What you need to do: From the first line of the listing below through the line with "right knee: (955, 587)", transcribe exactly and skip the pictures.

== Records for processing

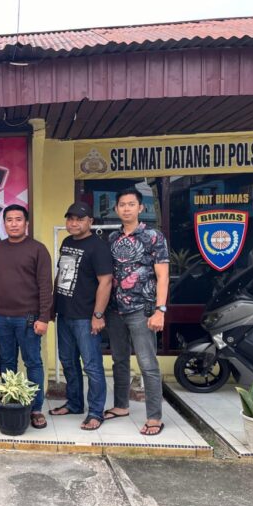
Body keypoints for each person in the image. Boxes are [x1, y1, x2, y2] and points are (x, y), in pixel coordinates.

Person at [104, 187, 170, 436]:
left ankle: (154, 417)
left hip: (142, 309)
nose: (126, 209)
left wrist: (160, 310)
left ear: (141, 208)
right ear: (116, 209)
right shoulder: (113, 238)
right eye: (122, 204)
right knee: (119, 360)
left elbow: (163, 276)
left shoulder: (153, 236)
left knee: (147, 363)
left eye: (131, 204)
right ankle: (121, 406)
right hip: (115, 310)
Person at [0, 204, 53, 429]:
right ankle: (9, 402)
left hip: (29, 318)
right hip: (1, 317)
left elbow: (45, 286)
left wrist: (44, 317)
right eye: (9, 220)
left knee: (33, 362)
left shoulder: (38, 249)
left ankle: (35, 409)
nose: (13, 224)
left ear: (26, 223)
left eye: (18, 219)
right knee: (7, 362)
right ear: (4, 224)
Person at [49, 202, 113, 431]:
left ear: (90, 222)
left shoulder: (98, 247)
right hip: (64, 313)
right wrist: (53, 305)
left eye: (79, 219)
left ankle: (95, 412)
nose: (74, 223)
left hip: (86, 316)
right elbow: (61, 274)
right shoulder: (67, 242)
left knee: (92, 365)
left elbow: (106, 281)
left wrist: (98, 315)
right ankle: (74, 403)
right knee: (68, 361)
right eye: (70, 219)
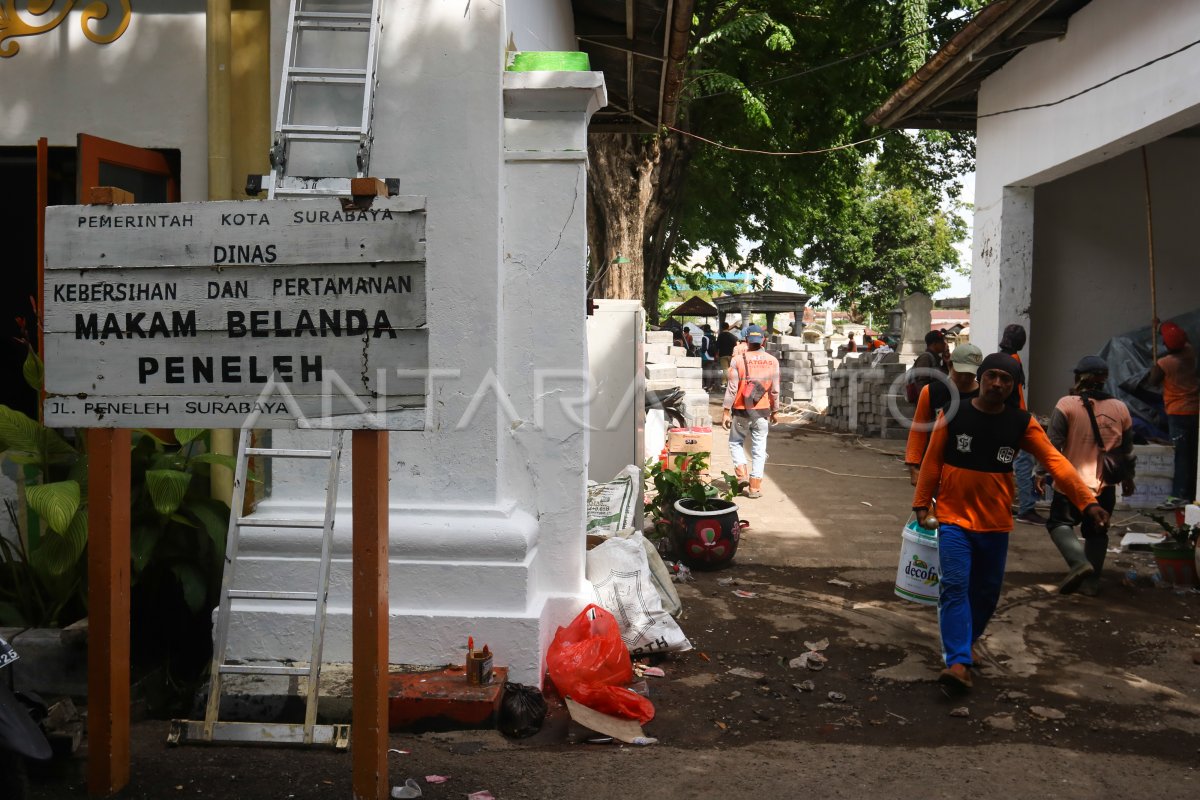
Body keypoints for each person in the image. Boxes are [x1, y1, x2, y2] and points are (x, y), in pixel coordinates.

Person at [913, 352, 1108, 692]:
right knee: (955, 587)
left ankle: (964, 644)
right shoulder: (953, 413)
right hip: (954, 519)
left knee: (986, 594)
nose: (998, 384)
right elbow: (932, 461)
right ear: (982, 377)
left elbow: (1056, 463)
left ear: (1013, 386)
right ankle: (958, 662)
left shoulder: (1021, 423)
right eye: (992, 377)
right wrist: (921, 503)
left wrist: (1086, 502)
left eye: (1006, 380)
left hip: (995, 524)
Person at [1039, 355, 1134, 596]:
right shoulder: (1121, 408)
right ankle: (1091, 584)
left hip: (1070, 483)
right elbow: (1126, 450)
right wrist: (1128, 478)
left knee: (1059, 523)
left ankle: (1079, 563)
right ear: (1104, 380)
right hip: (1105, 484)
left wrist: (1039, 472)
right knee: (1098, 530)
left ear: (1078, 378)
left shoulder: (1066, 404)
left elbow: (1051, 446)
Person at [904, 343, 983, 485]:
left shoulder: (984, 396)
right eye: (961, 372)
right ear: (950, 364)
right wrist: (913, 465)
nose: (965, 378)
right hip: (936, 467)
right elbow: (918, 429)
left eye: (970, 374)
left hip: (974, 470)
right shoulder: (931, 392)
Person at [722, 324, 780, 499]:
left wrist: (725, 410)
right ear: (763, 340)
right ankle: (754, 487)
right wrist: (775, 410)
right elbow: (775, 390)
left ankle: (742, 476)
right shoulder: (772, 361)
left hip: (741, 410)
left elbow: (732, 388)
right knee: (759, 448)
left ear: (747, 340)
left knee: (735, 442)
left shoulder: (738, 360)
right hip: (762, 411)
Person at [1147, 321, 1199, 506]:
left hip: (1178, 412)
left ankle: (1179, 496)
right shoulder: (1190, 353)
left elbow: (1153, 381)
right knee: (1193, 454)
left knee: (1182, 456)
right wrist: (1160, 326)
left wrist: (1155, 365)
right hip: (1194, 409)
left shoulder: (1165, 363)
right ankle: (1193, 492)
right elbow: (1180, 338)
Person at [1000, 323, 1046, 525]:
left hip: (1005, 418)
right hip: (1015, 419)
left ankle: (1002, 504)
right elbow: (1015, 395)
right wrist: (1024, 418)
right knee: (1023, 462)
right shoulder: (1013, 362)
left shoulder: (1001, 358)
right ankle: (1026, 508)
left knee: (1004, 463)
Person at [700, 323, 719, 392]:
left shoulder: (704, 338)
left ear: (704, 330)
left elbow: (704, 348)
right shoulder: (713, 337)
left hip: (705, 357)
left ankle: (705, 386)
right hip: (712, 357)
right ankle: (709, 386)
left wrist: (701, 353)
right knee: (710, 372)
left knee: (705, 372)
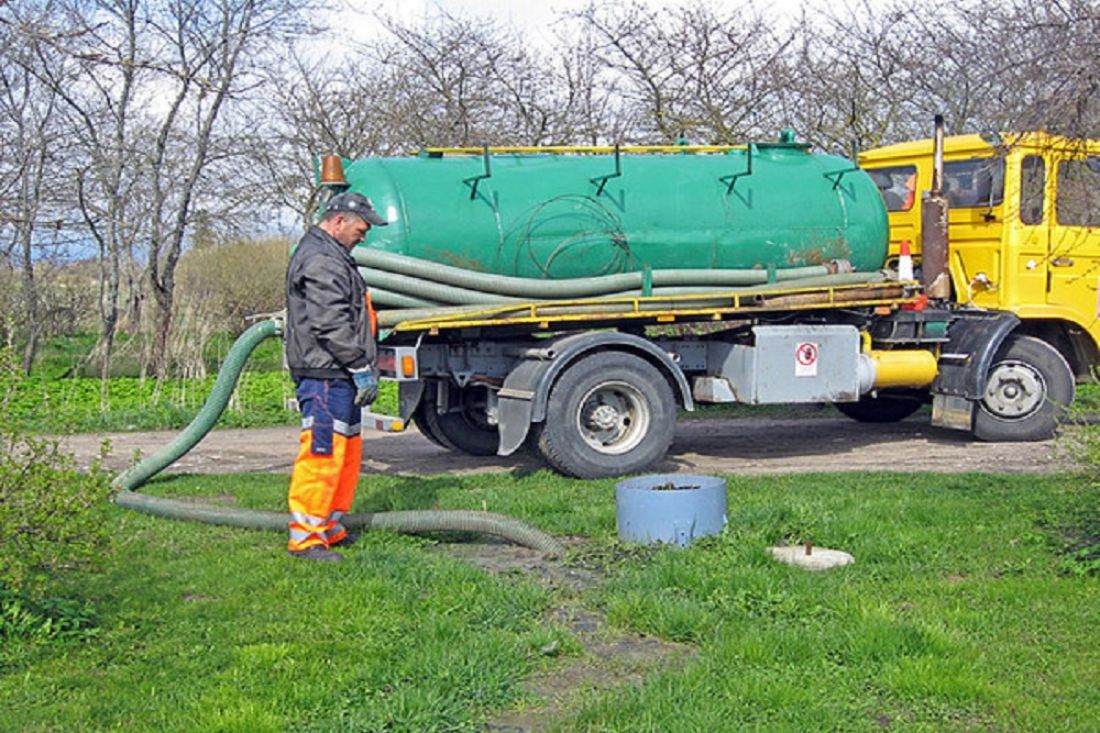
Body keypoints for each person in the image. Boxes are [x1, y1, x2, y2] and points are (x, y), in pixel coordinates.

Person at [284, 191, 388, 562]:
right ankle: (307, 539)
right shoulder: (322, 261)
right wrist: (359, 365)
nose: (365, 236)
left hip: (335, 371)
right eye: (361, 228)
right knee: (323, 452)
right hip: (327, 372)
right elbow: (330, 322)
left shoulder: (332, 256)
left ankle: (328, 526)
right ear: (339, 221)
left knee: (345, 452)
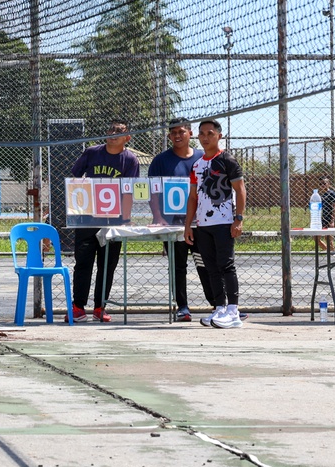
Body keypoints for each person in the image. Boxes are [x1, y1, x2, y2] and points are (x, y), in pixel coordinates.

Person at [67, 119, 140, 323]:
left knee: (107, 264)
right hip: (87, 218)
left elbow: (128, 192)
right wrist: (78, 206)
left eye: (119, 131)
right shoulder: (92, 152)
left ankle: (100, 306)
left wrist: (125, 219)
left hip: (113, 219)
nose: (113, 133)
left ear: (127, 138)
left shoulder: (130, 160)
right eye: (110, 129)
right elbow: (75, 179)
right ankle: (78, 307)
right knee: (83, 263)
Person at [148, 118, 212, 323]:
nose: (177, 135)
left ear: (190, 134)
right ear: (169, 136)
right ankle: (182, 307)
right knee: (178, 266)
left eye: (181, 132)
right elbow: (153, 192)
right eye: (173, 132)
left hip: (200, 224)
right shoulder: (160, 160)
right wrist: (158, 217)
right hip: (174, 224)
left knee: (206, 265)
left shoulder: (204, 158)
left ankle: (218, 304)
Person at [185, 119, 247, 329]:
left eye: (210, 133)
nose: (205, 137)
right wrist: (188, 226)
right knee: (211, 268)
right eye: (201, 134)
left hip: (224, 223)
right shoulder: (197, 164)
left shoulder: (227, 160)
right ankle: (219, 307)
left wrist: (238, 219)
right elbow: (193, 198)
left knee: (226, 265)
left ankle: (233, 311)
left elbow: (240, 190)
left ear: (219, 136)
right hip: (203, 225)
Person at [314, 175, 335, 253]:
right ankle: (329, 252)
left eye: (324, 183)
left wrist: (332, 220)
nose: (322, 185)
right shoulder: (322, 195)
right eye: (320, 184)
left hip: (329, 218)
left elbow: (334, 207)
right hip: (323, 218)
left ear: (328, 184)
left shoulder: (331, 193)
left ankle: (332, 252)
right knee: (316, 238)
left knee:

====

Result of this exercise:
Body keypoints for each person in the image. Boxes are [x1, y1, x2, y2] and points are (x, y), in pixel coordinates.

Person at [104, 187, 170, 436]:
left ankle: (154, 417)
left hip: (142, 309)
nose: (126, 209)
left wrist: (160, 310)
left ear: (141, 208)
right ear: (116, 209)
right shoulder: (113, 238)
right eye: (122, 204)
right knee: (119, 360)
left elbow: (163, 276)
left shoulder: (153, 236)
left knee: (147, 363)
left eye: (131, 204)
right ankle: (121, 406)
right hip: (115, 310)
Person at [0, 204, 53, 429]:
right ankle: (9, 402)
left hip: (29, 318)
right hip: (1, 317)
left elbow: (45, 286)
left wrist: (44, 317)
right eye: (9, 220)
left knee: (33, 362)
left shoulder: (38, 249)
left ankle: (35, 409)
nose: (13, 224)
left ear: (26, 223)
left eye: (18, 219)
right knee: (7, 362)
right ear: (4, 224)
Person at [49, 202, 113, 431]:
left ear: (90, 222)
left shoulder: (98, 247)
right hip: (64, 313)
right wrist: (53, 305)
left eye: (79, 219)
left ankle: (95, 412)
nose: (74, 223)
left hip: (86, 316)
right elbow: (61, 274)
right shoulder: (67, 242)
left knee: (92, 365)
left elbow: (106, 281)
left wrist: (98, 315)
right ankle: (74, 403)
right knee: (68, 361)
right eye: (70, 219)
Body keypoints for each person in the image. Boxes are [x1, y1, x2, y2] and points are (x, y), in pixel coordinates.

Person at [913, 352, 1108, 692]:
right knee: (955, 587)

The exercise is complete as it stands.